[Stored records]
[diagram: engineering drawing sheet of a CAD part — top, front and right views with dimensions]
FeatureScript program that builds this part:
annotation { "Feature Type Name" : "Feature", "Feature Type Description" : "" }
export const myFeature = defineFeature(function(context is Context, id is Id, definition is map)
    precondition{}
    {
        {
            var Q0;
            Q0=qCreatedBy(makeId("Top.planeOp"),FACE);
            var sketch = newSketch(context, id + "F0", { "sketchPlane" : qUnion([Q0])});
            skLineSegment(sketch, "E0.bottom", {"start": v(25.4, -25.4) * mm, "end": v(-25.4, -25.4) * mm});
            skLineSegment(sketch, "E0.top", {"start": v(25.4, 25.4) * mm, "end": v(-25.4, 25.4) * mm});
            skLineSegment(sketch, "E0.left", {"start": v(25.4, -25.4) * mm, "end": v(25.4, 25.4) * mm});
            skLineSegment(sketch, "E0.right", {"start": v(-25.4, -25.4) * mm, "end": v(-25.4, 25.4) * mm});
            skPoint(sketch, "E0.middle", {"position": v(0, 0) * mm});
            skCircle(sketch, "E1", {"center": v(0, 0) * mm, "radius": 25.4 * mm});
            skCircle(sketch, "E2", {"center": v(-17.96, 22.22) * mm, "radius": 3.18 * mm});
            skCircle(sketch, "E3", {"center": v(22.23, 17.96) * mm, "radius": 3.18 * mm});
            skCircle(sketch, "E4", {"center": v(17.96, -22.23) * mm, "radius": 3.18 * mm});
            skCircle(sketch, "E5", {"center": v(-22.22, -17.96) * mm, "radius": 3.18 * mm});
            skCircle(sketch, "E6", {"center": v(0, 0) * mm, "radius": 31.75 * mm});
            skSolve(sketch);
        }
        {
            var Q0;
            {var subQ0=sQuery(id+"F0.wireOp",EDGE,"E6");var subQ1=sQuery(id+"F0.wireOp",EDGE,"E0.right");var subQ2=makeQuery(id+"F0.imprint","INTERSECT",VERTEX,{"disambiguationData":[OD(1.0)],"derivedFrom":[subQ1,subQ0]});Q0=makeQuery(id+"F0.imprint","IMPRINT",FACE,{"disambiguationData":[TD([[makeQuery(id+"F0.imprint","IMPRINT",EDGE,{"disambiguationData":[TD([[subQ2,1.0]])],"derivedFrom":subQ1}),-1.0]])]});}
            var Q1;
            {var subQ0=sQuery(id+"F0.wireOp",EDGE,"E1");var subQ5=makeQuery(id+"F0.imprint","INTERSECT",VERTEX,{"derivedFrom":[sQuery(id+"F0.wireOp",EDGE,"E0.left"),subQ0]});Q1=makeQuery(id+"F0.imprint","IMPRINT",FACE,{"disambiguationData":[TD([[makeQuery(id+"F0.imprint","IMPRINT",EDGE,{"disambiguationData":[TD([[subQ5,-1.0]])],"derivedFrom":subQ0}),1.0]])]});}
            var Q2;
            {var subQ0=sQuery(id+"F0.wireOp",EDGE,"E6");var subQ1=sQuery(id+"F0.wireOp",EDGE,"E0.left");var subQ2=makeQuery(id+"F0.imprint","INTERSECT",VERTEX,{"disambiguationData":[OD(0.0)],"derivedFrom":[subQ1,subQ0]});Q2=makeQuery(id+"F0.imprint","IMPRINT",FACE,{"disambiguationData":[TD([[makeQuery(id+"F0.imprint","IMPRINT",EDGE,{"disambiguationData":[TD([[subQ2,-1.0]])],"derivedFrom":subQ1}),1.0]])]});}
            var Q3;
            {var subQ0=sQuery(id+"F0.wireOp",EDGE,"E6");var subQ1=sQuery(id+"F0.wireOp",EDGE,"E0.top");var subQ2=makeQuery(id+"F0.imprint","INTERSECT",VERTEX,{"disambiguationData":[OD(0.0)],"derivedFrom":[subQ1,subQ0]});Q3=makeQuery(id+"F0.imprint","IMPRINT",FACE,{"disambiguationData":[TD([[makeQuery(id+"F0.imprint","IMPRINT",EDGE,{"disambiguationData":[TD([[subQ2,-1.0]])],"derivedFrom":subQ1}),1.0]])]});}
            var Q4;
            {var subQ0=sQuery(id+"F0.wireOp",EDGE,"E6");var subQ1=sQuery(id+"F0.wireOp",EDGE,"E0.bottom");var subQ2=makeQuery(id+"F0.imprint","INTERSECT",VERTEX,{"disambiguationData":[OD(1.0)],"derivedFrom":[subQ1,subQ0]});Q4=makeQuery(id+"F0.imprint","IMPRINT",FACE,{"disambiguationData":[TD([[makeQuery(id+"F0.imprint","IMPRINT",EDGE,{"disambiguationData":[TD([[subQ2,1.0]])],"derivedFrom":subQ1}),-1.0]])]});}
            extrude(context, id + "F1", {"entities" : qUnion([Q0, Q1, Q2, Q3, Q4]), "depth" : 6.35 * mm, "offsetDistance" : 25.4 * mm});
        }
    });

* WRITTEN EXERCISE
Convert each line of the listing above into a Markdown table with the columns "Row" and "Line", numbering the rows and skipping any blank lines.

* CORRECT RESULT
| Row | Line |
|---|---|
| 1 | [diagram: engineering drawing sheet of a CAD part — top, front and right views with dimensions] |
| 2 | FeatureScript program that builds this part: |
| 3 | annotation { "Feature Type Name" : "Feature", "Feature Type Description" : "" } |
| 4 | export const myFeature = defineFeature(function(context is Context, id is Id, definition is map) |
| 5 |     precondition{} |
| 6 |     { |
| 7 |         { |
| 8 |             var Q0; |
| 9 |             Q0=qCreatedBy(makeId("Top.planeOp"),FACE); |
| 10 |             var sketch = newSketch(context, id + "F0", { "sketchPlane" : qUnion([Q0])}); |
| 11 |             skLineSegment(sketch, "E0.bottom", {"start": v(25.4, -25.4) * mm, "end": v(-25.4, -25.4) * mm}); |
| 12 |             skLineSegment(sketch, "E0.top", {"start": v(25.4, 25.4) * mm, "end": v(-25.4, 25.4) * mm}); |
| 13 |             skLineSegment(sketch, "E0.left", {"start": v(25.4, -25.4) * mm, "end": v(25.4, 25.4) * mm}); |
| 14 |             skLineSegment(sketch, "E0.right", {"start": v(-25.4, -25.4) * mm, "end": v(-25.4, 25.4) * mm}); |
| 15 |             skPoint(sketch, "E0.middle", {"position": v(0, 0) * mm}); |
| 16 |             skCircle(sketch, "E1", {"center": v(0, 0) * mm, "radius": 25.4 * mm}); |
| 17 |             skCircle(sketch, "E2", {"center": v(-17.96, 22.22) * mm, "radius": 3.18 * mm}); |
| 18 |             skCircle(sketch, "E3", {"center": v(22.23, 17.96) * mm, "radius": 3.18 * mm}); |
| 19 |             skCircle(sketch, "E4", {"center": v(17.96, -22.23) * mm, "radius": 3.18 * mm}); |
| 20 |             skCircle(sketch, "E5", {"center": v(-22.22, -17.96) * mm, "radius": 3.18 * mm}); |
| 21 |             skCircle(sketch, "E6", {"center": v(0, 0) * mm, "radius": 31.75 * mm}); |
| 22 |             skSolve(sketch); |
| 23 |         } |
| 24 |         { |
| 25 |             var Q0; |
| 26 |             {var subQ0=sQuery(id+"F0.wireOp",EDGE,"E6");var subQ1=sQuery(id+"F0.wireOp",EDGE,"E0.right");var subQ2=makeQuery(id+"F0.imprint","INTERSECT",VERTEX,{"disambiguationData":[OD(1.0)],"derivedFrom":[subQ1,subQ0]});Q0=makeQuery(id+"F0.imprint","IMPRINT",FACE,{"disambiguationData":[TD([[makeQuery(id+"F0.imprint","IMPRINT",EDGE,{"disambiguationData":[TD([[subQ2,1.0]])],"derivedFrom":subQ1}),-1.0]])]});} |
| 27 |             var Q1; |
| 28 |             {var subQ0=sQuery(id+"F0.wireOp",EDGE,"E1");var subQ5=makeQuery(id+"F0.imprint","INTERSECT",VERTEX,{"derivedFrom":[sQuery(id+"F0.wireOp",EDGE,"E0.left"),subQ0]});Q1=makeQuery(id+"F0.imprint","IMPRINT",FACE,{"disambiguationData":[TD([[makeQuery(id+"F0.imprint","IMPRINT",EDGE,{"disambiguationData":[TD([[subQ5,-1.0]])],"derivedFrom":subQ0}),1.0]])]});} |
| 29 |             var Q2; |
| 30 |             {var subQ0=sQuery(id+"F0.wireOp",EDGE,"E6");var subQ1=sQuery(id+"F0.wireOp",EDGE,"E0.left");var subQ2=makeQuery(id+"F0.imprint","INTERSECT",VERTEX,{"disambiguationData":[OD(0.0)],"derivedFrom":[subQ1,subQ0]});Q2=makeQuery(id+"F0.imprint","IMPRINT",FACE,{"disambiguationData":[TD([[makeQuery(id+"F0.imprint","IMPRINT",EDGE,{"disambiguationData":[TD([[subQ2,-1.0]])],"derivedFrom":subQ1}),1.0]])]});} |
| 31 |             var Q3; |
| 32 |             {var subQ0=sQuery(id+"F0.wireOp",EDGE,"E6");var subQ1=sQuery(id+"F0.wireOp",EDGE,"E0.top");var subQ2=makeQuery(id+"F0.imprint","INTERSECT",VERTEX,{"disambiguationData":[OD(0.0)],"derivedFrom":[subQ1,subQ0]});Q3=makeQuery(id+"F0.imprint","IMPRINT",FACE,{"disambiguationData":[TD([[makeQuery(id+"F0.imprint","IMPRINT",EDGE,{"disambiguationData":[TD([[subQ2,-1.0]])],"derivedFrom":subQ1}),1.0]])]});} |
| 33 |             var Q4; |
| 34 |             {var subQ0=sQuery(id+"F0.wireOp",EDGE,"E6");var subQ1=sQuery(id+"F0.wireOp",EDGE,"E0.bottom");var subQ2=makeQuery(id+"F0.imprint","INTERSECT",VERTEX,{"disambiguationData":[OD(1.0)],"derivedFrom":[subQ1,subQ0]});Q4=makeQuery(id+"F0.imprint","IMPRINT",FACE,{"disambiguationData":[TD([[makeQuery(id+"F0.imprint","IMPRINT",EDGE,{"disambiguationData":[TD([[subQ2,1.0]])],"derivedFrom":subQ1}),-1.0]])]});} |
| 35 |             extrude(context, id + "F1", {"entities" : qUnion([Q0, Q1, Q2, Q3, Q4]), "depth" : 6.35 * mm, "offsetDistance" : 25.4 * mm}); |
| 36 |         } |
| 37 |     }); |